++++ Source material

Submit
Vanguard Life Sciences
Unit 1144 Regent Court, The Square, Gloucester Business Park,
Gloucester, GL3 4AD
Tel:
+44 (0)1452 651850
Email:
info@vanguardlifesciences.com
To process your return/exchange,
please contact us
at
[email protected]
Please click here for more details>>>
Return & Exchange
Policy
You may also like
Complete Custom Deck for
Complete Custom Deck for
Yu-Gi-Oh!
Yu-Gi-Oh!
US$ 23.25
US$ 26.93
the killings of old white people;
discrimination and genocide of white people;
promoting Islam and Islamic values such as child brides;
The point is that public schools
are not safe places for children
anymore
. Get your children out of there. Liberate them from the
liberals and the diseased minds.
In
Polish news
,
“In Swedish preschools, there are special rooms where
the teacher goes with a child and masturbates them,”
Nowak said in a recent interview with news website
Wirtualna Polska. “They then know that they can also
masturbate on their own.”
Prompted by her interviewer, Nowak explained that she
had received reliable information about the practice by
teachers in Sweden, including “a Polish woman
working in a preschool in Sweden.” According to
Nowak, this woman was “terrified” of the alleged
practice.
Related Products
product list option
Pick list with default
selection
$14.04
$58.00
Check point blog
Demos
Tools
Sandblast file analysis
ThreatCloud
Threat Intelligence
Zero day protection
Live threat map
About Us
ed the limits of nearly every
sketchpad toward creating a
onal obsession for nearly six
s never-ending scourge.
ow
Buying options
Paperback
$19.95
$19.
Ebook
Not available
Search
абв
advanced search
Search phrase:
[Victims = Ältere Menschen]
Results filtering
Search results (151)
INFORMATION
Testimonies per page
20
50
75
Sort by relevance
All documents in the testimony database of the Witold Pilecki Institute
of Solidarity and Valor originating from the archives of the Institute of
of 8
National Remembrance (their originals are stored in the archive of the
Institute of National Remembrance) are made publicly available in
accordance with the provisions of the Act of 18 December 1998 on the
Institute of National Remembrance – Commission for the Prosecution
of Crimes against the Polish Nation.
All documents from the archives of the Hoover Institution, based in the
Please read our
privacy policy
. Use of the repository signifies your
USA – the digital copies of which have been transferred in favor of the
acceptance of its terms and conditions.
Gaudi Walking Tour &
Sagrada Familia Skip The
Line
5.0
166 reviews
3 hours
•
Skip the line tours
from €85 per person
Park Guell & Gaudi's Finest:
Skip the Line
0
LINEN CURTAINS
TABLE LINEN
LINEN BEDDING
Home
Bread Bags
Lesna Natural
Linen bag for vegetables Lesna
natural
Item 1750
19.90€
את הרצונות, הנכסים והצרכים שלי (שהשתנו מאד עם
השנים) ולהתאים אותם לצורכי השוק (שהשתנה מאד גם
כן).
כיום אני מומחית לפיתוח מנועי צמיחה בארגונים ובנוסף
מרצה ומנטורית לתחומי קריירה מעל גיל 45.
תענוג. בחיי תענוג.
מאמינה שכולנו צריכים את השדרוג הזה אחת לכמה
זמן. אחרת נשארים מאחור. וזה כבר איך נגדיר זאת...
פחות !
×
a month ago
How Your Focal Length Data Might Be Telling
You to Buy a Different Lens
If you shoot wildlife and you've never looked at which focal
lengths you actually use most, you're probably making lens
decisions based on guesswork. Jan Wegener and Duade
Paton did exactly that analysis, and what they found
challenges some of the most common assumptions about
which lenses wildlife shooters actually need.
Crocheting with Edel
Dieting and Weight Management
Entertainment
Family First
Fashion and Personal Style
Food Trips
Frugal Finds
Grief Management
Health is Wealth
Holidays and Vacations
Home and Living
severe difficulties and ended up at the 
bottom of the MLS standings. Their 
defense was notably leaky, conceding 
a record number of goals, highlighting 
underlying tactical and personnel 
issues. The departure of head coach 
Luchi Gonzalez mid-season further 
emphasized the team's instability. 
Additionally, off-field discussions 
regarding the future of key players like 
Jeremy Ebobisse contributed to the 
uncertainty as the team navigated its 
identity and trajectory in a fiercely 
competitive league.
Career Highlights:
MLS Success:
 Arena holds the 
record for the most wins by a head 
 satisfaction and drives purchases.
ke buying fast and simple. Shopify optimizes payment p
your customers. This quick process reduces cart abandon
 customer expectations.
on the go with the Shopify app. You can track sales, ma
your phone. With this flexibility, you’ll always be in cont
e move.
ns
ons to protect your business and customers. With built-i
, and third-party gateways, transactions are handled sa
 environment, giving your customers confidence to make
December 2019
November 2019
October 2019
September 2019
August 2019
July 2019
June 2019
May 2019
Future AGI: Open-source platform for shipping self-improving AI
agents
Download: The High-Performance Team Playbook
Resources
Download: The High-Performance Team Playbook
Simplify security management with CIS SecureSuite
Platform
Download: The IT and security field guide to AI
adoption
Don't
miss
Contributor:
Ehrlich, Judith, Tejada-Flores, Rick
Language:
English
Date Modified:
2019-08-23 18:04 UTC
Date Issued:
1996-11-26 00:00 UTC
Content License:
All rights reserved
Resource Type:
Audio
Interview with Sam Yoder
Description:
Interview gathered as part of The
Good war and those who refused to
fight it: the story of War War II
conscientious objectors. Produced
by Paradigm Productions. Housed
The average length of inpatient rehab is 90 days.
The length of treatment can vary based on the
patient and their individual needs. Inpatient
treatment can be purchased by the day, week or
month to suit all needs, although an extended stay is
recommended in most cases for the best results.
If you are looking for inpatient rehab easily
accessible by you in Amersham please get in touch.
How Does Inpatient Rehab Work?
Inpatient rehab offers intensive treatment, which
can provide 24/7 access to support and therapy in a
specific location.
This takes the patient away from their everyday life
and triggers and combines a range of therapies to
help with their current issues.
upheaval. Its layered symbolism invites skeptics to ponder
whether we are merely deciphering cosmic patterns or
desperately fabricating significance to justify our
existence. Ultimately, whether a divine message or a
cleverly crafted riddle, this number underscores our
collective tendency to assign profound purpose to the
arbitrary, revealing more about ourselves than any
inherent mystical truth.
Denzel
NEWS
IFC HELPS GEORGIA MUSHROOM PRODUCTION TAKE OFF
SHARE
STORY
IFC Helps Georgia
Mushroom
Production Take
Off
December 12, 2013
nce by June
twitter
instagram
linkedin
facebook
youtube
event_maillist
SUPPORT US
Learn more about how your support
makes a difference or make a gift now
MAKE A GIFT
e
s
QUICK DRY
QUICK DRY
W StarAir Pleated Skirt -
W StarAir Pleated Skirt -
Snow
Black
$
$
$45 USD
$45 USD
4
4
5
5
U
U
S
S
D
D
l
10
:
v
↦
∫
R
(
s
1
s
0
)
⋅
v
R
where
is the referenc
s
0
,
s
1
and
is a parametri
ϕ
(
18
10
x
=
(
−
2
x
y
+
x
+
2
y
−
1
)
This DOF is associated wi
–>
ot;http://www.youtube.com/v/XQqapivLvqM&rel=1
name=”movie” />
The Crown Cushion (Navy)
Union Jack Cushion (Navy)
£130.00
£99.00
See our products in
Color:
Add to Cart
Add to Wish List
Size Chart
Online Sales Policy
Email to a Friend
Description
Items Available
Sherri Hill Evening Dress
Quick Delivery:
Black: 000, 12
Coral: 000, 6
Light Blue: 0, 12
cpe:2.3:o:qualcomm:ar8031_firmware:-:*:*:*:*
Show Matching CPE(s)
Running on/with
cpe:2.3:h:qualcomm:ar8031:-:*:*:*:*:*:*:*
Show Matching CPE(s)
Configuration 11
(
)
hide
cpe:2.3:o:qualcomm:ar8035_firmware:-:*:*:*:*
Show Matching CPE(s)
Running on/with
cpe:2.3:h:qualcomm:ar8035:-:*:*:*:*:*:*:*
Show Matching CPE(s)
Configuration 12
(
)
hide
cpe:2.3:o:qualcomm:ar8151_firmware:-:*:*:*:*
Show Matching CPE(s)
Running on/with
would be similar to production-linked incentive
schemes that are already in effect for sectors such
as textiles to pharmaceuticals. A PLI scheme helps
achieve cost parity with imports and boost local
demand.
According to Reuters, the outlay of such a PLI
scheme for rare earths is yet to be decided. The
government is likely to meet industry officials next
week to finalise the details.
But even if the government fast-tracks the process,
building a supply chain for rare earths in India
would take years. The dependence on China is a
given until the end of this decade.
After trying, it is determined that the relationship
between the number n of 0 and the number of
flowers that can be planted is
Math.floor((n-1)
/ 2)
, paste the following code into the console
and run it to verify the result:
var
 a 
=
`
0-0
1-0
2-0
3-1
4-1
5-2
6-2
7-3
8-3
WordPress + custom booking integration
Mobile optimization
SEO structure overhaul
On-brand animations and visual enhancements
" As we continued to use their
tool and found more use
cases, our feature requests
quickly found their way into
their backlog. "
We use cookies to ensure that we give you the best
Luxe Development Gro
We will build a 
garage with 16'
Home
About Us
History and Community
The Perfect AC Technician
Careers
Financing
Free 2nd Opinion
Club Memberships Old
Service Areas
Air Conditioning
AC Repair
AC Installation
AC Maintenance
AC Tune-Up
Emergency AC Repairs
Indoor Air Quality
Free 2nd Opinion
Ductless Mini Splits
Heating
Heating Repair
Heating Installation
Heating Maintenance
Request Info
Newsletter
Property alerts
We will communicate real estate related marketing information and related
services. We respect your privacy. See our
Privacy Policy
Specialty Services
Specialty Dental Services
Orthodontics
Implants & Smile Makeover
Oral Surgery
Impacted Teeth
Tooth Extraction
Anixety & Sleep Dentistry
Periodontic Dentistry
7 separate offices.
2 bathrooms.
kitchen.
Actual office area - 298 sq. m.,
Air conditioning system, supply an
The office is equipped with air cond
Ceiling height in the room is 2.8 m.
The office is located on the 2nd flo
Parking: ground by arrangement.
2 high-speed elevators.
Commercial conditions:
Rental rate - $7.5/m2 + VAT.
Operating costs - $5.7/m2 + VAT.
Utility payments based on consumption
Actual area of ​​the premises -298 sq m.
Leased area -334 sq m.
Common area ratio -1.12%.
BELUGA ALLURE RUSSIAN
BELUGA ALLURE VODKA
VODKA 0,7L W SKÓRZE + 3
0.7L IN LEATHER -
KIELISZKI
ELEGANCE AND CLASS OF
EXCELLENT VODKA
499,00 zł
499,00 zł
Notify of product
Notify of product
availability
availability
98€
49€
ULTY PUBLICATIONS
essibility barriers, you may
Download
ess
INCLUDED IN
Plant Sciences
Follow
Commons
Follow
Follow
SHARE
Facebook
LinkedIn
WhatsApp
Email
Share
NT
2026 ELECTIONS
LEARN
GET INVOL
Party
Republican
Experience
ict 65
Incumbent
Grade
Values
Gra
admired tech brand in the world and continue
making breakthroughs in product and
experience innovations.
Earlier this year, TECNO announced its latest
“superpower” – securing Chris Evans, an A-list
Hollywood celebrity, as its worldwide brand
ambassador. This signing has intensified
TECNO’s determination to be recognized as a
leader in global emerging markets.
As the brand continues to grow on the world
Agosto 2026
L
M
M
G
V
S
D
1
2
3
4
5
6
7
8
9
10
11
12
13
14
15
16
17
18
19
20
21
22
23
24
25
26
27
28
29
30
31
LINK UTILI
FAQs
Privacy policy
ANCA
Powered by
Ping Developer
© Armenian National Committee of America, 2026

++++++++

▶ [Your assignment] Give an exact copy of the lines above, from the top of the records to the line that contains "had received reliable", taking in both ends.

▶ [Solution for this task]
Submit
Vanguard Life Sciences
Unit 1144 Regent Court, The Square, Gloucester Business Park,
Gloucester, GL3 4AD
Tel:
+44 (0)1452 651850
Email:
info@vanguardlifesciences.com
To process your return/exchange,
please contact us
at
[email protected]
Please click here for more details>>>
Return & Exchange
Policy
You may also like
Complete Custom Deck for
Complete Custom Deck for
Yu-Gi-Oh!
Yu-Gi-Oh!
US$ 23.25
US$ 26.93
the killings of old white people;
discrimination and genocide of white people;
promoting Islam and Islamic values such as child brides;
The point is that public schools
are not safe places for children
anymore
. Get your children out of there. Liberate them from the
liberals and the diseased minds.
In
Polish news
,
“In Swedish preschools, there are special rooms where
the teacher goes with a child and masturbates them,”
Nowak said in a recent interview with news website
Wirtualna Polska. “They then know that they can also
masturbate on their own.”
Prompted by her interviewer, Nowak explained that she
had received reliable information about the practice by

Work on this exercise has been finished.